Taking an idea from Culham, I had Aarohi and Andy each write a chronological list of what was happening or would happen in their story as a way to focus on the important points of the story and leave out details that didn’t matter to the telling of the story.  If you have Culham’s book, 6+1 Traits of Writing, I borrowed this from her idea on page 62 “My Scary Night”.  For Andy, I had him write a list of things he likes to do, to eat, to watch, to play, to talk about.  I asked him to choose something from his list as a starting point for an idea because when you can’t come up with an idea easily, the best thing to do is to write about what you know or love.  He decided he would write about Minecraft.  Ack! I know nothing about Minecraft so I was of no help at all when it came to understanding the story.  Thankfully, Mitch saved me this week and took over Andy’s mentorship.  Mitch can speak Minecraft.  I’m still in the MLD class. 

We ended our session last week with a way forward.  Each student was to keep working on their chronological outline and start writing their story (or, for Andy, take out parts that didn’t make sense in his outline).

I feel like we are making progress.  The Culham book is really giving me a focus when we meet and some specific strategies to try with my student writers.

Mentoring student writers

For the last two classes of my Writing Across the Curriculum class, we have been mentoring student writers at Hawthorne Public School, where I am doing my placement and practica. I am working with three of my Grade 5/6 students from my fall practicum.
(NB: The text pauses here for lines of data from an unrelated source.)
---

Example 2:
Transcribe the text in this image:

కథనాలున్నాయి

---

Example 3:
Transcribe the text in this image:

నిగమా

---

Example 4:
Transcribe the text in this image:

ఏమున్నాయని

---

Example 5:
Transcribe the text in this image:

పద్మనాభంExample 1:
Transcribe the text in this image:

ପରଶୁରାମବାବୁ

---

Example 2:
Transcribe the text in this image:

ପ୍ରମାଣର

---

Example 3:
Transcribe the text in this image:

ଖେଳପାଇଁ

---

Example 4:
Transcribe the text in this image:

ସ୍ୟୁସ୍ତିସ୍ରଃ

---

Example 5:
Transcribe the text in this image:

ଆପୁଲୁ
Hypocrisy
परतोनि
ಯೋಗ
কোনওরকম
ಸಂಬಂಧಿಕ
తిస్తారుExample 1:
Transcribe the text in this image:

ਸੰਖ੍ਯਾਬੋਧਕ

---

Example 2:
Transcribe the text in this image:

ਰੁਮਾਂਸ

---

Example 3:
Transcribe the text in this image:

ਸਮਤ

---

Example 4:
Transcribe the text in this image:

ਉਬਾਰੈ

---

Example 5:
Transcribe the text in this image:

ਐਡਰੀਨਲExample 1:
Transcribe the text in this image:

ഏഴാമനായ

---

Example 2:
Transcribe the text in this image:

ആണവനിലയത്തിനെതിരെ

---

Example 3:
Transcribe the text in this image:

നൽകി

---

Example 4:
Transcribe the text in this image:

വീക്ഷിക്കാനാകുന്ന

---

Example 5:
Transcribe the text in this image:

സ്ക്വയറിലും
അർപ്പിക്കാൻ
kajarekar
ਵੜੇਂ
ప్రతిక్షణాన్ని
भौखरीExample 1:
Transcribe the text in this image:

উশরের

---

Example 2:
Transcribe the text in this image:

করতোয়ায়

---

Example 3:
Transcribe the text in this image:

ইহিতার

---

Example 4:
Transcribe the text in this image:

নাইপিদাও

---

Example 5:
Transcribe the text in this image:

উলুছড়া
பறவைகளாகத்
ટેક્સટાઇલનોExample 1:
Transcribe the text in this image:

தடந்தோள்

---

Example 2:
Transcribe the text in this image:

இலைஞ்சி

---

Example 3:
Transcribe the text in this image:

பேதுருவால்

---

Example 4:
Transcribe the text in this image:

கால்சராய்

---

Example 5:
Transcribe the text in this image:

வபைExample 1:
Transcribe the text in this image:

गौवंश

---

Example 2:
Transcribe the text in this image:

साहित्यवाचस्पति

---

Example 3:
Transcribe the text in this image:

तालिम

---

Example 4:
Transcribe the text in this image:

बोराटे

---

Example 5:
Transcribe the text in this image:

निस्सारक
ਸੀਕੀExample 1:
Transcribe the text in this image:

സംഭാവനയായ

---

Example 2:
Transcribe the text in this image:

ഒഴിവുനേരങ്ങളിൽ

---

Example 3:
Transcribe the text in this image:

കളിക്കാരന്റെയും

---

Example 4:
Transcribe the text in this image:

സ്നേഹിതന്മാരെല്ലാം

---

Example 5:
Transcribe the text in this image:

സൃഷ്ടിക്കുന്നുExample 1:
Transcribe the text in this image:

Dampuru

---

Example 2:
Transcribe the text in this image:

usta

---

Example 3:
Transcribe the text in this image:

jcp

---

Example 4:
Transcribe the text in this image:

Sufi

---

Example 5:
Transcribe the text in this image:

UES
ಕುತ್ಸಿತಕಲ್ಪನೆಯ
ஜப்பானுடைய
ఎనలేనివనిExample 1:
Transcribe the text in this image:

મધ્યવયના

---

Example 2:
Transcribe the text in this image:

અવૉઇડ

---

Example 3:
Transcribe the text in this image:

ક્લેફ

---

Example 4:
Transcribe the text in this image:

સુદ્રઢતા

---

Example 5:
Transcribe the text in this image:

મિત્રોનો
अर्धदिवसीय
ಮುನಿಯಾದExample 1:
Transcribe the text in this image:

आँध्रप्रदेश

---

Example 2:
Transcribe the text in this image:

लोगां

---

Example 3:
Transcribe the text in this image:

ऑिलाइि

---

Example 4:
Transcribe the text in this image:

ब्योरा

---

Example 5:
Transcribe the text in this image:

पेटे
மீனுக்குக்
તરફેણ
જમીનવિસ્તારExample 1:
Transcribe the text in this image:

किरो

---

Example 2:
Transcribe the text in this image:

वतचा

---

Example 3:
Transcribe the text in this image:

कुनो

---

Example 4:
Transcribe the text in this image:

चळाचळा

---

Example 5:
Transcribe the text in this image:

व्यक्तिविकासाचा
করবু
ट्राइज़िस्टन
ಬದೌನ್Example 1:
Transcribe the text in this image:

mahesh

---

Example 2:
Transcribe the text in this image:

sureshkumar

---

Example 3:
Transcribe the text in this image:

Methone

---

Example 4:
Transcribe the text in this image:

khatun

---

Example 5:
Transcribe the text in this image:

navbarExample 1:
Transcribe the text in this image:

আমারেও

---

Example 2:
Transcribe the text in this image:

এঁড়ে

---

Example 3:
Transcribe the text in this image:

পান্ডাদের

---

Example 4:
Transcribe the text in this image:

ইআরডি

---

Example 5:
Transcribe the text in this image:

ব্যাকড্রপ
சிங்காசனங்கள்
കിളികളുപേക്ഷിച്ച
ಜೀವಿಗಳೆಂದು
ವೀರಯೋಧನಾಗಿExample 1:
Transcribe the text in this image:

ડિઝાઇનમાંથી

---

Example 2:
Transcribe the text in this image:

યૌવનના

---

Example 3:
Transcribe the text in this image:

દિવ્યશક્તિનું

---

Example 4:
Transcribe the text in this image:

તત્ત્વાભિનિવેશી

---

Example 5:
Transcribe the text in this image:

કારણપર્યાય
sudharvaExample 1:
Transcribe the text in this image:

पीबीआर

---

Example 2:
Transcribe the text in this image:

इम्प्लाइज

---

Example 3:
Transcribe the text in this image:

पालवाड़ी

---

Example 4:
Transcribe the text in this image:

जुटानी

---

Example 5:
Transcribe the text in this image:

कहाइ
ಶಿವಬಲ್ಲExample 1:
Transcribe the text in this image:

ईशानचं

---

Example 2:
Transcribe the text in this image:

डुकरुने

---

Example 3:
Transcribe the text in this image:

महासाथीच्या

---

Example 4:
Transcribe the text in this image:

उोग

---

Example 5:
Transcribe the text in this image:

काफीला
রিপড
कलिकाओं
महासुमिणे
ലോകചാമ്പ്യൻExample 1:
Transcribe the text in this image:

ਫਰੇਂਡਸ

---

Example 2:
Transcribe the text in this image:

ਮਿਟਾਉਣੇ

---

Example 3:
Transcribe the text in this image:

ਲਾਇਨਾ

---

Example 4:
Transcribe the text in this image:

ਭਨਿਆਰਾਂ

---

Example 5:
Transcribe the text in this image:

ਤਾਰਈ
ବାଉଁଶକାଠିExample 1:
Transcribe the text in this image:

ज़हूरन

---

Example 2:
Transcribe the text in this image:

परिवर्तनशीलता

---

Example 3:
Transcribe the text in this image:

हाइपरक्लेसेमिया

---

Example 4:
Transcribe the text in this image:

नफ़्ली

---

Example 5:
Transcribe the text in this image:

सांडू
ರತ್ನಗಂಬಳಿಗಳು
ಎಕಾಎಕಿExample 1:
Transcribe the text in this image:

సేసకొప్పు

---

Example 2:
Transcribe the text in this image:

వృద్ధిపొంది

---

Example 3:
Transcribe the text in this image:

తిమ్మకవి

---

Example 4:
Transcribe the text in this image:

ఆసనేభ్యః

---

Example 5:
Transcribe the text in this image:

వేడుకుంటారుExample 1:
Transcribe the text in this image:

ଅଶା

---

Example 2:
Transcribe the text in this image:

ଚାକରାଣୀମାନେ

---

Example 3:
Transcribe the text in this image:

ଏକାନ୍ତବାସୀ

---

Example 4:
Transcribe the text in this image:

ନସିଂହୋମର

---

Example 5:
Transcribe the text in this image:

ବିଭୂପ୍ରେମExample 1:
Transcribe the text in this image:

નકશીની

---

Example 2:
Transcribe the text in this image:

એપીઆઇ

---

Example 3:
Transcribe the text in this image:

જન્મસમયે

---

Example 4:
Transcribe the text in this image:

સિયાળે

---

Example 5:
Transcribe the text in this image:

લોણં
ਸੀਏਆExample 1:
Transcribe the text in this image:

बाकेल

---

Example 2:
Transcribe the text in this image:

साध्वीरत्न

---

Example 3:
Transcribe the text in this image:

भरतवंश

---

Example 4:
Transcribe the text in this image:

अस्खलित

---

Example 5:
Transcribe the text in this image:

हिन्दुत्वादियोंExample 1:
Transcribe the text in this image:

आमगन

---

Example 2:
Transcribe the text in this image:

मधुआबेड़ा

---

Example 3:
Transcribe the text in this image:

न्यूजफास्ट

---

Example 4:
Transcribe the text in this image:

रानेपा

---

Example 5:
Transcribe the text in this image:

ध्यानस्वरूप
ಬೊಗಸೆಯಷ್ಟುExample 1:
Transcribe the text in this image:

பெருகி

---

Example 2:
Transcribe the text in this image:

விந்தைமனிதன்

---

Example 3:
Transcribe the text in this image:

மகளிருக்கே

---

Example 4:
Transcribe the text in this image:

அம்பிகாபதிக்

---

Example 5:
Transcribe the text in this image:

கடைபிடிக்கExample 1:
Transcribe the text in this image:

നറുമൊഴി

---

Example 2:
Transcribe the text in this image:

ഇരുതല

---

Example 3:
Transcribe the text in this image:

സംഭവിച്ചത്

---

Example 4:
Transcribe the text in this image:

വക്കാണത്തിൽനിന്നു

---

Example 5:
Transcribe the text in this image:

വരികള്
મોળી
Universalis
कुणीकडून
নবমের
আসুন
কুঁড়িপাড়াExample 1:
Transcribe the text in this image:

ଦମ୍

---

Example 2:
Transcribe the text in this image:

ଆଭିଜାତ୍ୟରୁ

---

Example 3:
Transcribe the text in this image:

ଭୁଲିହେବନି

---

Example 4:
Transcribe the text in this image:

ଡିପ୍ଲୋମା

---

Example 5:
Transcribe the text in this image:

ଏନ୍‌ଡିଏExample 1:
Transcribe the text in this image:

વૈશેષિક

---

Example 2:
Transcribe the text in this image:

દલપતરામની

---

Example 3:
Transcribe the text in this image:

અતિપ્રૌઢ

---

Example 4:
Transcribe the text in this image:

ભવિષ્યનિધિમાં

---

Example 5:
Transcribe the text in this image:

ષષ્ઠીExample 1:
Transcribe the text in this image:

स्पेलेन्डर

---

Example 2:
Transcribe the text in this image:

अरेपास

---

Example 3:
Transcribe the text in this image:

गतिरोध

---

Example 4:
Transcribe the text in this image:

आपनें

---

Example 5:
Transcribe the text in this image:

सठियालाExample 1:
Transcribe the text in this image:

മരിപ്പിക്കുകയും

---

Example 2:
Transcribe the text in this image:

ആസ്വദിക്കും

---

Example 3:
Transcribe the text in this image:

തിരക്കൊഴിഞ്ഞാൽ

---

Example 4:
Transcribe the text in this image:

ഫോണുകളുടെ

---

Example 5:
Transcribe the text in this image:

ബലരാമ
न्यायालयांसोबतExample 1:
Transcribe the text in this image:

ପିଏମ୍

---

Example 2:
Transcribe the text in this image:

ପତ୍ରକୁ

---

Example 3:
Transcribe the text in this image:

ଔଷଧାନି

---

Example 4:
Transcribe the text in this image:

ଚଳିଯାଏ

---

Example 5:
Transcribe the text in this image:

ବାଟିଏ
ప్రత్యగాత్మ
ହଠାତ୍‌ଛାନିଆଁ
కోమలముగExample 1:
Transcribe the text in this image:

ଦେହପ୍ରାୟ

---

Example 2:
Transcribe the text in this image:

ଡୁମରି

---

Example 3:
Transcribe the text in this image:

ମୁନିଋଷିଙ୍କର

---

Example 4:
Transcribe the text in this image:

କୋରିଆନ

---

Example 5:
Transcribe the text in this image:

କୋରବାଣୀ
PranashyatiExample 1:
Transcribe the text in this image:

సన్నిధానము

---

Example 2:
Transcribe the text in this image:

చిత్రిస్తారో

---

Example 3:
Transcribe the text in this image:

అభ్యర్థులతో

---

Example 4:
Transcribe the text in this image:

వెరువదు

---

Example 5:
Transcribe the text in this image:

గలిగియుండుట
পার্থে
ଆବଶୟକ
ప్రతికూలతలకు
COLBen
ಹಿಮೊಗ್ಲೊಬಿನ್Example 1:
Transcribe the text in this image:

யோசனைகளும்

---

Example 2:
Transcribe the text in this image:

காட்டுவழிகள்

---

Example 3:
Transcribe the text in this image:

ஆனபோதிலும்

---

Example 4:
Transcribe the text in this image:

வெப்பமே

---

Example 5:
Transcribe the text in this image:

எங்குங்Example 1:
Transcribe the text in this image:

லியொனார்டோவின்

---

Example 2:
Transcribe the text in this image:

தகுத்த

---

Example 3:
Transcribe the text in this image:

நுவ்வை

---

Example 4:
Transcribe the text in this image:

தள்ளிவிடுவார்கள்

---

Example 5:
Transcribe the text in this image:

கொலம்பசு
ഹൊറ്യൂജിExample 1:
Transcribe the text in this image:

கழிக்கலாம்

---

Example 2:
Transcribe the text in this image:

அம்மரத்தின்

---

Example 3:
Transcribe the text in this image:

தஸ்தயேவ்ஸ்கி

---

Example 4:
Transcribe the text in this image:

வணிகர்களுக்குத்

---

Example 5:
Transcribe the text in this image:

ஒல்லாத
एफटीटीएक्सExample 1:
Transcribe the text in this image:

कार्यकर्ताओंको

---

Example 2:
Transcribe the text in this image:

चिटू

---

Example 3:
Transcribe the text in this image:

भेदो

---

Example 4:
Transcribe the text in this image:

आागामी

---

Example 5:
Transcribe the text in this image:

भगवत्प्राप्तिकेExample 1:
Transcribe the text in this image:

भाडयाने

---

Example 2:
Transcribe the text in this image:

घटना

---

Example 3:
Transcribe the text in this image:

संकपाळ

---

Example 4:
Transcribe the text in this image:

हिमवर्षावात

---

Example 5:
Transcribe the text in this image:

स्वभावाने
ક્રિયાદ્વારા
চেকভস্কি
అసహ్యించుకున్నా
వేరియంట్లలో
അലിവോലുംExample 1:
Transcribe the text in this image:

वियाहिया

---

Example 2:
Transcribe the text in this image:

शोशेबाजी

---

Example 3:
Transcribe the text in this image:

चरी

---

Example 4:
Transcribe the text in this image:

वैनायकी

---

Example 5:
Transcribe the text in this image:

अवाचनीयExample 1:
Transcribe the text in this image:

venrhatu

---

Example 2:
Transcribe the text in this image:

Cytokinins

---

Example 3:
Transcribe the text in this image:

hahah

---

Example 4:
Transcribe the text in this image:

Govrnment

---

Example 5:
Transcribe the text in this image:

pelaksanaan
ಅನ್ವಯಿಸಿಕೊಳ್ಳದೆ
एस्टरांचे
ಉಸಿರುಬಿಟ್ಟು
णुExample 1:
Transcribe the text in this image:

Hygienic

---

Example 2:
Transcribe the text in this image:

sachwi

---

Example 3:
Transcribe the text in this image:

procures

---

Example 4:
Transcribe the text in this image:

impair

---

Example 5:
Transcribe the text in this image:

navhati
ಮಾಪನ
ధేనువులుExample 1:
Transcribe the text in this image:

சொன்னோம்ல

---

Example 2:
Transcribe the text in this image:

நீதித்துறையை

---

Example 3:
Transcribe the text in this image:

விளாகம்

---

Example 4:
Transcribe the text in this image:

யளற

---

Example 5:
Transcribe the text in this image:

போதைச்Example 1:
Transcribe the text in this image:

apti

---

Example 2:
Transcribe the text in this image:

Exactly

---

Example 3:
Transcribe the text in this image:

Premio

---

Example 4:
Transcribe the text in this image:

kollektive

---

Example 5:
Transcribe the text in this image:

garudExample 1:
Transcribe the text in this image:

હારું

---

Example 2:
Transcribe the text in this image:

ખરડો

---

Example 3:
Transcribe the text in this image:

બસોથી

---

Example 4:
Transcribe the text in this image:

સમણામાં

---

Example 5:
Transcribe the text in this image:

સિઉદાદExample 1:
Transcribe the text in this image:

During our first time together as mentor and mentees, I had them each write a poem and I participated as well.  They were to write nine lines, without using the word “writing” and were to title their poem “The Beauty of Writing” or “The Trouble with Writing”.  I adopted this idea (“leveraged” if you are using Government of Canada speak) from Deanna Young, a professional poet who visited our class at UofO.  I’m sure she would be happy with me leveraging her idea, since she is also an employee of the GoC and must fully understand the common practice of leveraging.

We realized after sitting there for quite some time that these students needed fewer lines so we lifted the requirement of nine lines to take the pressure off.

Here are the poems that my students wrote:

The Trouble with Writing by Kevin
I hate to write/It is so annoying and painful to see my mark/I want to rip up my mark/The words are very boring/I hate “dead words”/I hate to write.

The Beauty of Writing by Aarohi
A way of expressing feelings such as/depression/happiness/fear/anger etc/A way to put feelings onto paper/Writer’s block is like a block in front of your thinking capacity/if you have an idea it breaks through the block/that’s the beauty of writing.

The Beauty of Writing by Andy
I enjoy watching my fingers dance across the keyboard/I love watching a story being created word by word/I take pleasure in waiting for the mark that I will receive knowing/that I got good marks/how I love the beauty of writing.